WORK TASK 1:
According to the case summary, why did the trial judge read an exemption into the legislation? Answer in one to three sentences.
WORK TASK 2:
What is Marinol, as described in the case summary?
WORK TASK 3:
Transcribe everything in the case summary from "The government countered" down to "ingredient in marihuana).".

The government countered with its own evidence at trial. It argued that Parker does not need marihuana to control his seizures and that he has a number of other legal therapeutic alternatives; such as better treatment with conventional epilepsy medication or obtaining a prescription for Marinol, which is a synthetic form of THC (another active ingredient in marihuana).

At trial, Sheppard J. concluded that Parker requires marihuana to control his epilepsy and that the prohibition against marihuana infringes his rights under s. 7 of the Charter. Sheppard J. stayed the cultivation and possession charges. In order to protect Parker and others like him who need to use marihuana as medicine the trial judge read into the legislation an exemption for persons possessing or cultivating marihuana for their “personal medically approved use”.

On appeal, the Crown argued that the trial judge made a factual error in finding that Parker requires marihuana for medical purposes. The Crown also argued that the legislation is valid and that there are legal means by which Parker can obtain marihuana. It said that the legislation is not unconstitutional simply because no drug company has attempted to have marihuana or CBD licensed for sale through prescription. It also argued that Parker could have applied for a special exemption from the Minister of Health under s. 56 of the CDSA. It pointed to fresh evidence that the Minister has granted such exemptions to other persons who need marihuana for therapeutic purposes. Finally, the Crown claimed that the remedy granted by the trial judge was wrong and he should not have, in effect, amended the legislation, as that is a matter for Parliament.

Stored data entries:

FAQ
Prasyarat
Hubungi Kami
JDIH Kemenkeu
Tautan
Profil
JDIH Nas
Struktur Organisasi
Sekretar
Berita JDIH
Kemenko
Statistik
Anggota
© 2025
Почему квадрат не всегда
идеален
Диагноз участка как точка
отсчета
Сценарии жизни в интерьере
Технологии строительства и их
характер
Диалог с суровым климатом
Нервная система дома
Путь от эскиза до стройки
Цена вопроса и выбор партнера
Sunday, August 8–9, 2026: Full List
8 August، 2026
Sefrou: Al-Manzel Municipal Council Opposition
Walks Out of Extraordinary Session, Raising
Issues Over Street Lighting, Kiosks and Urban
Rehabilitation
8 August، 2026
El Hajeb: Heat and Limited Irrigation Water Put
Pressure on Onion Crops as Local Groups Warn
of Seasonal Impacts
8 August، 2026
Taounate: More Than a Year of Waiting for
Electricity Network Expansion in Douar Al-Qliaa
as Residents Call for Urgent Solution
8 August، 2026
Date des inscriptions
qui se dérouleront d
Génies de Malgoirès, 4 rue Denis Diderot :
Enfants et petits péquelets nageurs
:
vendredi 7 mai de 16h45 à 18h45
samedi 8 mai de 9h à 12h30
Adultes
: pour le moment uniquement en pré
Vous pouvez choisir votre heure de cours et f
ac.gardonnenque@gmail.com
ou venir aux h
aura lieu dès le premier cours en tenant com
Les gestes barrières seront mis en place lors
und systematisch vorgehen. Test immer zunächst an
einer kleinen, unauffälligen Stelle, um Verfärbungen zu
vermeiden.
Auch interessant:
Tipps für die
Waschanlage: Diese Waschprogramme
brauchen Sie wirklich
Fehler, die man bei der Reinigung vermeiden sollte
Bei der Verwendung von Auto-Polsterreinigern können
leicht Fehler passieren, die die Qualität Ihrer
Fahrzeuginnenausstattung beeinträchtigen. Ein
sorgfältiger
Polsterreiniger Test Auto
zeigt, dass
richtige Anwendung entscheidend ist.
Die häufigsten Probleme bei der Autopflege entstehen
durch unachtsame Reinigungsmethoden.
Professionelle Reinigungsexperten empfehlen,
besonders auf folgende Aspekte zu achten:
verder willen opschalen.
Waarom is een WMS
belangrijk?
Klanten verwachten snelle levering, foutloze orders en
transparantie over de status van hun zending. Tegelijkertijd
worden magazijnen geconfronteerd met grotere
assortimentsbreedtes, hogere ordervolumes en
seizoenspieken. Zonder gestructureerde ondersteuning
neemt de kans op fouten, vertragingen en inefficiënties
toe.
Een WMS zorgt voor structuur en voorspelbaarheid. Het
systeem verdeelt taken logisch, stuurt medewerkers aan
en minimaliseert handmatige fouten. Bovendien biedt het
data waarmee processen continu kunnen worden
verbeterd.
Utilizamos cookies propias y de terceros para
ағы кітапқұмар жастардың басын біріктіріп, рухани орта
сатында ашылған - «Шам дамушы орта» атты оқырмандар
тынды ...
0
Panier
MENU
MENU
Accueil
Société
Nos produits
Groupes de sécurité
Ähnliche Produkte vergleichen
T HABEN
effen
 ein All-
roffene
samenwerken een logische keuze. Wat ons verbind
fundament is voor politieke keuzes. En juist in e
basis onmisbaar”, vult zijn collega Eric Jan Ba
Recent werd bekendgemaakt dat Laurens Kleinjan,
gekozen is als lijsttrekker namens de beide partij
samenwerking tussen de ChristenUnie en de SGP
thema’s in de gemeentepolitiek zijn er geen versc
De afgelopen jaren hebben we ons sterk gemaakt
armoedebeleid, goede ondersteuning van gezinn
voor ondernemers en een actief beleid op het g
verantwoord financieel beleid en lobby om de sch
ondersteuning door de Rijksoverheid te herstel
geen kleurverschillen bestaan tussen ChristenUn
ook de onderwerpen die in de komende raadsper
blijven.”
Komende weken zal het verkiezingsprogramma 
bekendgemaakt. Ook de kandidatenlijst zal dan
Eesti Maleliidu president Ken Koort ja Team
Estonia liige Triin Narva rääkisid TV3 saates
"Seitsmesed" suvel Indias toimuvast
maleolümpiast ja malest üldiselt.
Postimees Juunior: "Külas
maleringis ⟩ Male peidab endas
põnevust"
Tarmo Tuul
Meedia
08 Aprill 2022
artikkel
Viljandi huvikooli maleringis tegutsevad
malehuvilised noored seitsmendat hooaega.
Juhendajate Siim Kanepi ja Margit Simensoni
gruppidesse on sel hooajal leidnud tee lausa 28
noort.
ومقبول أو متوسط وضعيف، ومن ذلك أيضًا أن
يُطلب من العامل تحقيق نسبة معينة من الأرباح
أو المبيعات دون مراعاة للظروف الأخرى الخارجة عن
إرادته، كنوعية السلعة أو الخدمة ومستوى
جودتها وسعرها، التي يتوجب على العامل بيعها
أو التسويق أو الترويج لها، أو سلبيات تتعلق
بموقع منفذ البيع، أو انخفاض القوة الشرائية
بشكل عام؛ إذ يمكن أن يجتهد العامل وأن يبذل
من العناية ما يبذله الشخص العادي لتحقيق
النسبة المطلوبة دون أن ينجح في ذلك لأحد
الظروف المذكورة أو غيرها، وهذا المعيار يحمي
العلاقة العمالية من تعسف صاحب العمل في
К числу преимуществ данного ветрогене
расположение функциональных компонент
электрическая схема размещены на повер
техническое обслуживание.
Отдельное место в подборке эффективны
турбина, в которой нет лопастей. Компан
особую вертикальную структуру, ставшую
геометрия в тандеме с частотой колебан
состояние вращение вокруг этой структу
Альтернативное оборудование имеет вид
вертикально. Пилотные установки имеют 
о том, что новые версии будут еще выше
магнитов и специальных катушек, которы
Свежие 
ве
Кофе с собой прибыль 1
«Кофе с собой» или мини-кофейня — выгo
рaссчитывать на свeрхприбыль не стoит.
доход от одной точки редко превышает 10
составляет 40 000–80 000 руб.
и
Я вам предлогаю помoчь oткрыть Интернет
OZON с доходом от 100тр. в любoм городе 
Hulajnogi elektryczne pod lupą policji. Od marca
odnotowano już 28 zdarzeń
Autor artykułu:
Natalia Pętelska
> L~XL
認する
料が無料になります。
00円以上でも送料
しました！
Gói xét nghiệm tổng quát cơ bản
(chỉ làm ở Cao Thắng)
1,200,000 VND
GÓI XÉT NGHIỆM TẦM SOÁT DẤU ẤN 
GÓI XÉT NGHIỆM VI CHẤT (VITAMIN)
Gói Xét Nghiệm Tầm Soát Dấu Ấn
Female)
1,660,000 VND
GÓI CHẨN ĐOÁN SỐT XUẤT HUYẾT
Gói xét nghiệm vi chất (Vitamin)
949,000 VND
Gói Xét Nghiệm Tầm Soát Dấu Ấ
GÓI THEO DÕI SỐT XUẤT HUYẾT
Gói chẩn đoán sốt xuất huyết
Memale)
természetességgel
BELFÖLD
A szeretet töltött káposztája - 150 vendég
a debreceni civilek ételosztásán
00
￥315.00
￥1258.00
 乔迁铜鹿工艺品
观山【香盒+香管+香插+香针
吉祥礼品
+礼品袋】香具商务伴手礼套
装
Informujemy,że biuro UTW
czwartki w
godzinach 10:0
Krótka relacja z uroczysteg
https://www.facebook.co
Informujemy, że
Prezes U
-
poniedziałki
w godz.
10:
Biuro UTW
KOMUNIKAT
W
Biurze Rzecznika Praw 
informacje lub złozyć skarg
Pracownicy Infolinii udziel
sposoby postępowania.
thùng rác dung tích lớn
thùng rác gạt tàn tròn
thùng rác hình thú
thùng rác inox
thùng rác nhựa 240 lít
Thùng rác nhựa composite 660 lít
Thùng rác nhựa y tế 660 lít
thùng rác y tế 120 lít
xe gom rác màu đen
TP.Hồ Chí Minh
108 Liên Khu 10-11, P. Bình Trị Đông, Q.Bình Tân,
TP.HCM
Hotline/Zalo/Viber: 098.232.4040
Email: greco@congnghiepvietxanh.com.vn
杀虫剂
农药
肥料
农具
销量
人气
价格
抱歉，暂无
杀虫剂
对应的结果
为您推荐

TASK RESULT 1:
The trial judge read in an exemption for persons possessing or cultivating marihuana for their "personal medically approved use" in order to protect Parker and others like him who need to use marihuana as medicine.

TASK RESULT 2:
Marinol is a synthetic form of THC.

TASK RESULT 3:
The government countered with its own evidence at trial. It argued that Parker does not need marihuana to control his seizures and that he has a number of other legal therapeutic alternatives; such as better treatment with conventional epilepsy medication or obtaining a prescription for Marinol, which is a synthetic form of THC (another active ingredient in marihuana).